Lead exposure has a well-documented negative impact on both humans and animals, affecting multiple organ systems. Lead exposure can cause health effects in both adults and children.
Lead levels in venison may not impact adults, unless lead-tainted meat is eaten frequently. Children are at a much higher risk to the effects of lead due to their developing bodies. Even low levels of lead in children, or in women who are pregnant, have been associated with decreased IQ, behavioral changes, and learning disabilities.

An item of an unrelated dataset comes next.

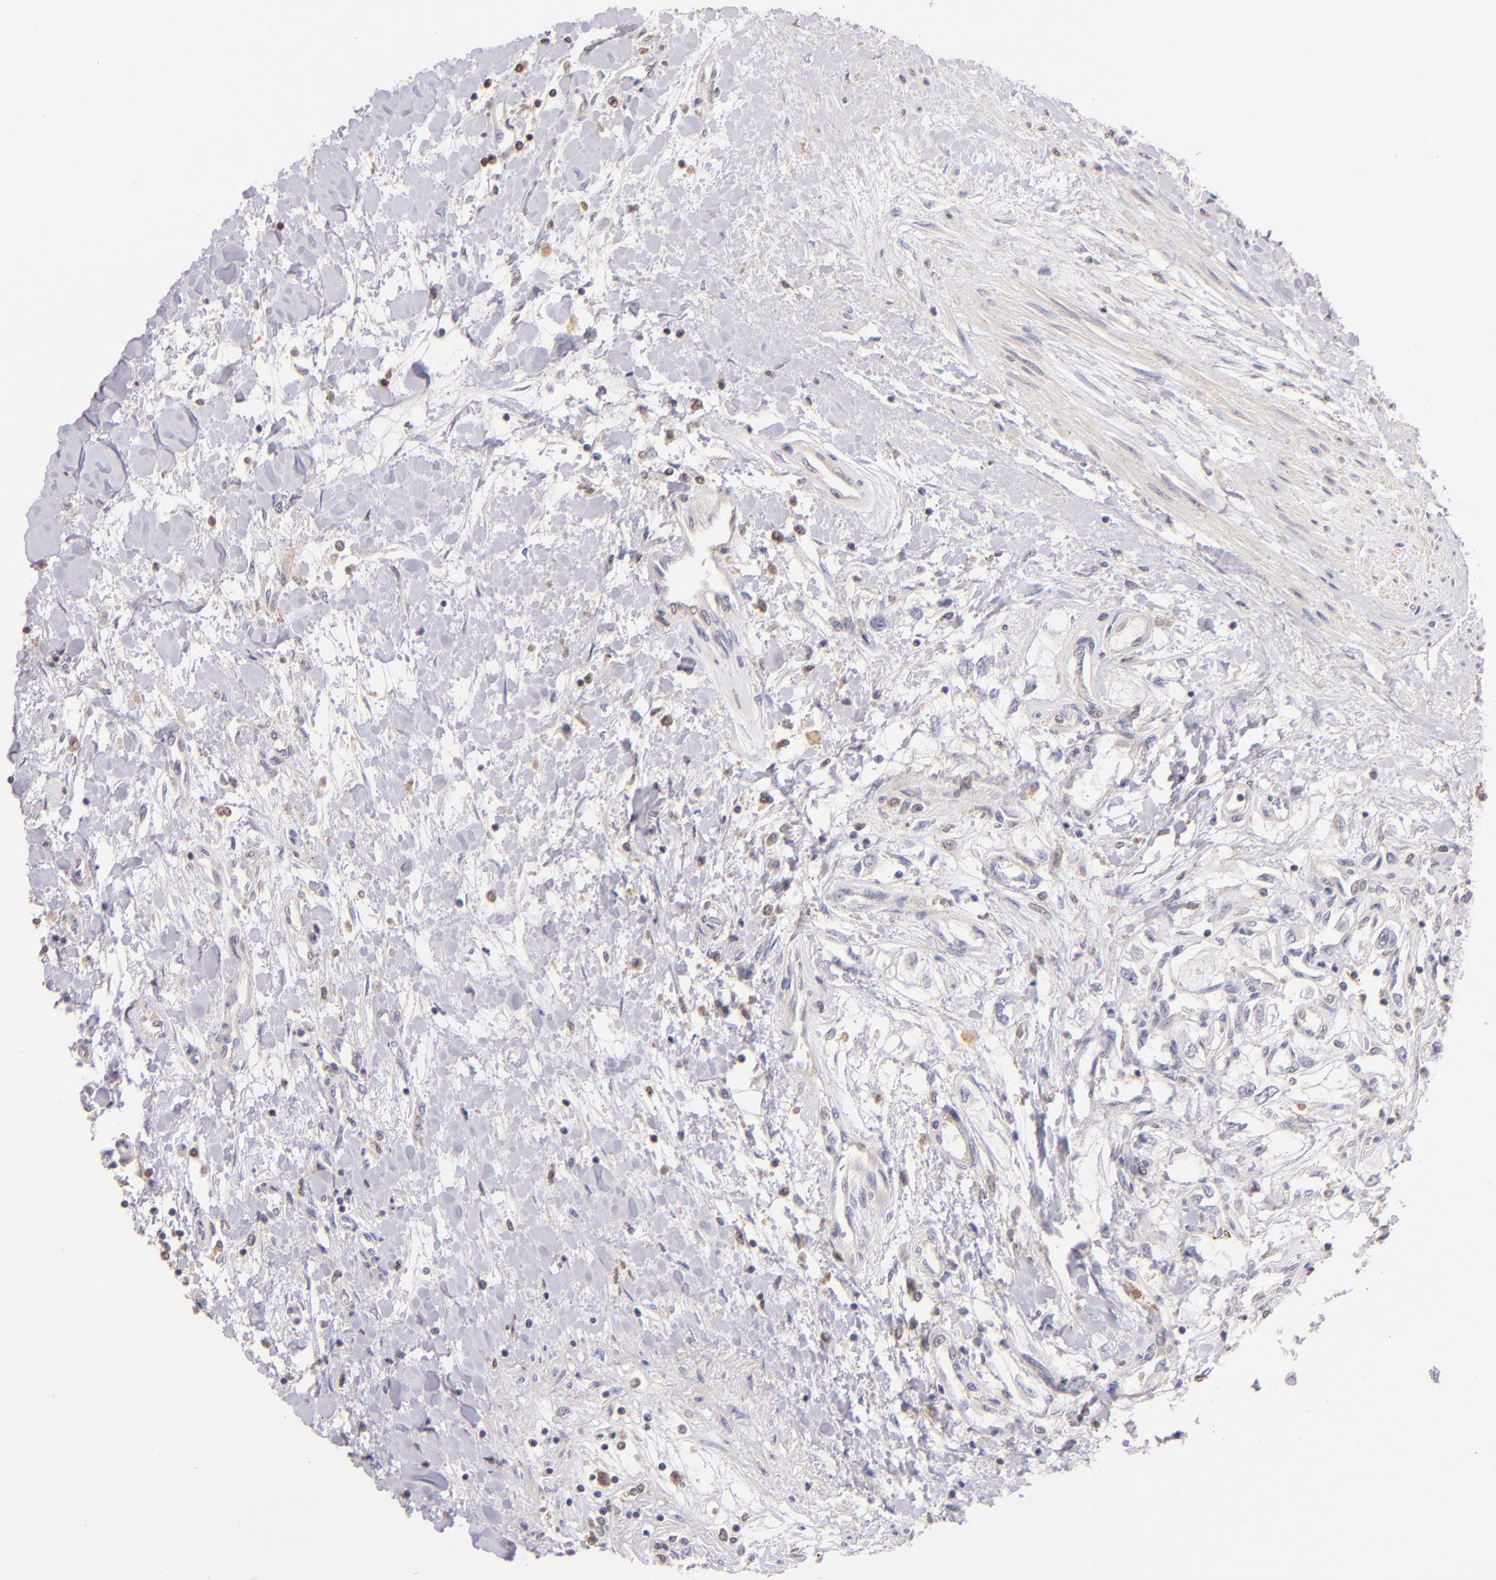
{"staining": {"intensity": "negative", "quantity": "none", "location": "none"}, "tissue": "renal cancer", "cell_type": "Tumor cells", "image_type": "cancer", "snomed": [{"axis": "morphology", "description": "Adenocarcinoma, NOS"}, {"axis": "topography", "description": "Kidney"}], "caption": "Tumor cells show no significant protein staining in renal cancer. The staining is performed using DAB (3,3'-diaminobenzidine) brown chromogen with nuclei counter-stained in using hematoxylin.", "gene": "BTK", "patient": {"sex": "male", "age": 57}}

Hunters concerned about lead exposure for themselves and their families may want to follow this advice:
- When purchasing ammunition for deer hunting, especially rifle ammunition, choose a non-lead alternative such as copper or a copper alloy.
- If you choose to purchase lead ammunition, select ammunition the manufacturer indicates has high mass retention after impact.
- When processing your harvest shot with lead ammunition, trim liberally around the wound channel to reduce exposure to lead fragments, and dispose of the carcass in a way that prevents wildlife from scavenging from it.
- Be aware that some processors commingle meat from multiple harvested deer when producing ground venison, so ground meat may be lead-tainted even if your deer was harvested with non-lead ammunition.